Second assignment: retrieve all the data for every year for all participants in the London Marathon using the below website.
We had to collect all historical data for all participants that had the same initials as ours; my initials had to be SE, for some reason Kriebel said I could not do SM.
After searching for participants with my initials in 2018, the following URL shows up in my web browser.
I am going to focus on the last few characters of the URL: year=2018&page=1.
I can see that following the first = in the URL, 2018 is entered, so that means when I when scrape the website using Alteryx, I would have to change that to include all years since 1981.
After the second – in the URL, 1 is entered, which also means I will have to change that to include all the other pages when I scrape the website on Alteryx.

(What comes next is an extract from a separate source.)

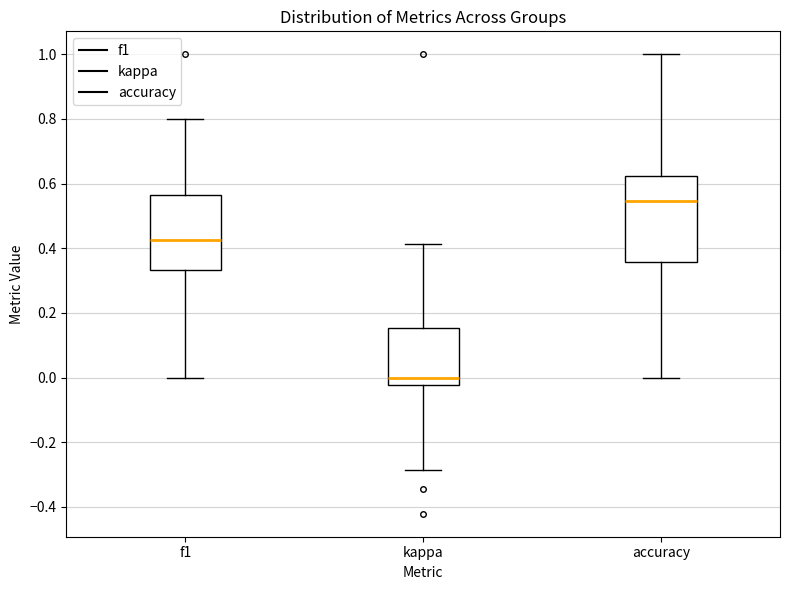

Which box is the tallest, from its lower edge to its upper edge?

accuracy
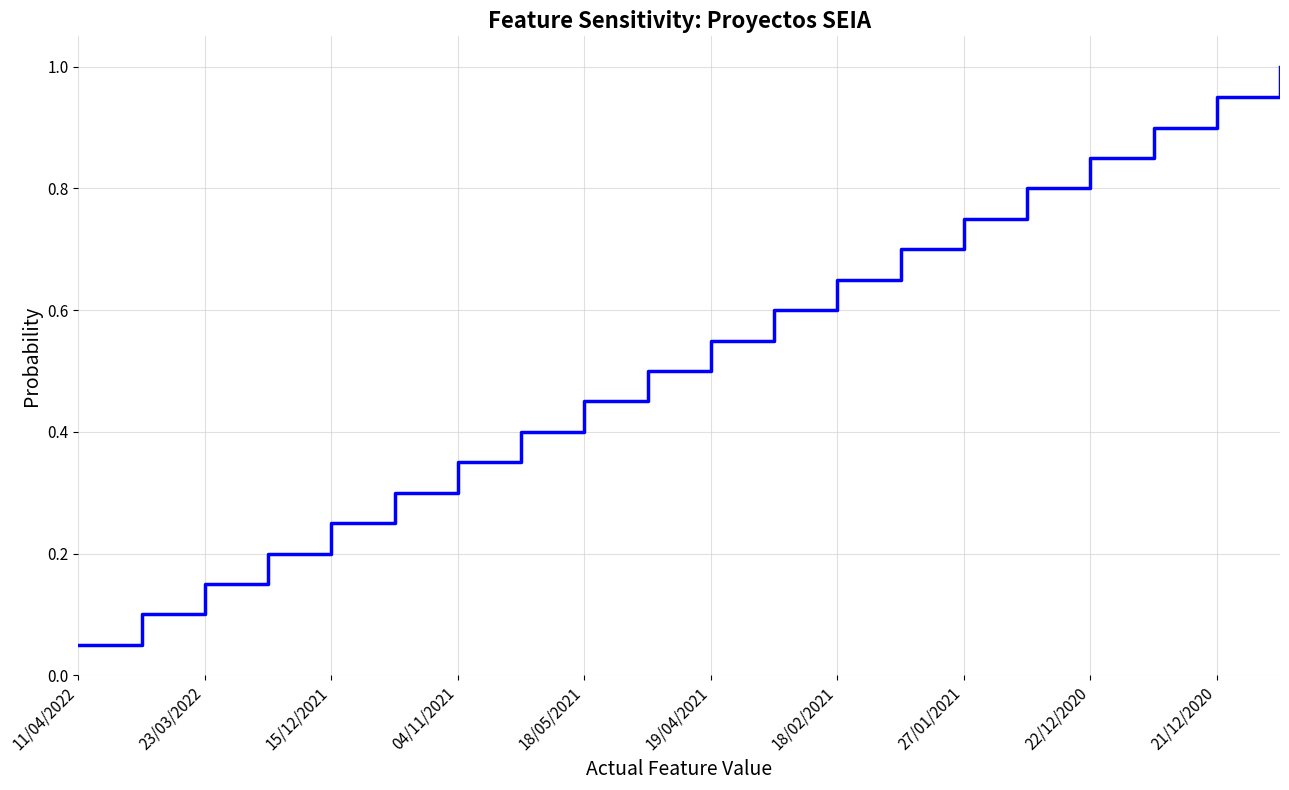

What is the maximum value shown in the chart?

1.0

To do this input a Text Input tool into the Alteryx canvas and enter the URL mentioned above. Then, insert a Generate Rows tool after that. See Image 1 to see what to put in the tool. This will generate rows for one column (titled Year) and will give values of 1981 – 2018.
After that, insert another Generate Rows tool onto the workflow and see Image 2 to view what to put in the second Generate Rows tool. This will generate rows for page numbers up to 38 (random choice) for each year entry.
Add a Select tool and change the Year and Page column types to V_WString, see Image 3.
Attach a Formula tool and replace the last four string characters (i.e. 2018) with a space as shown in Image 4.
Lastly, insert another formula tool and add new a column titled ‘update’ and follow as seen in Image 5.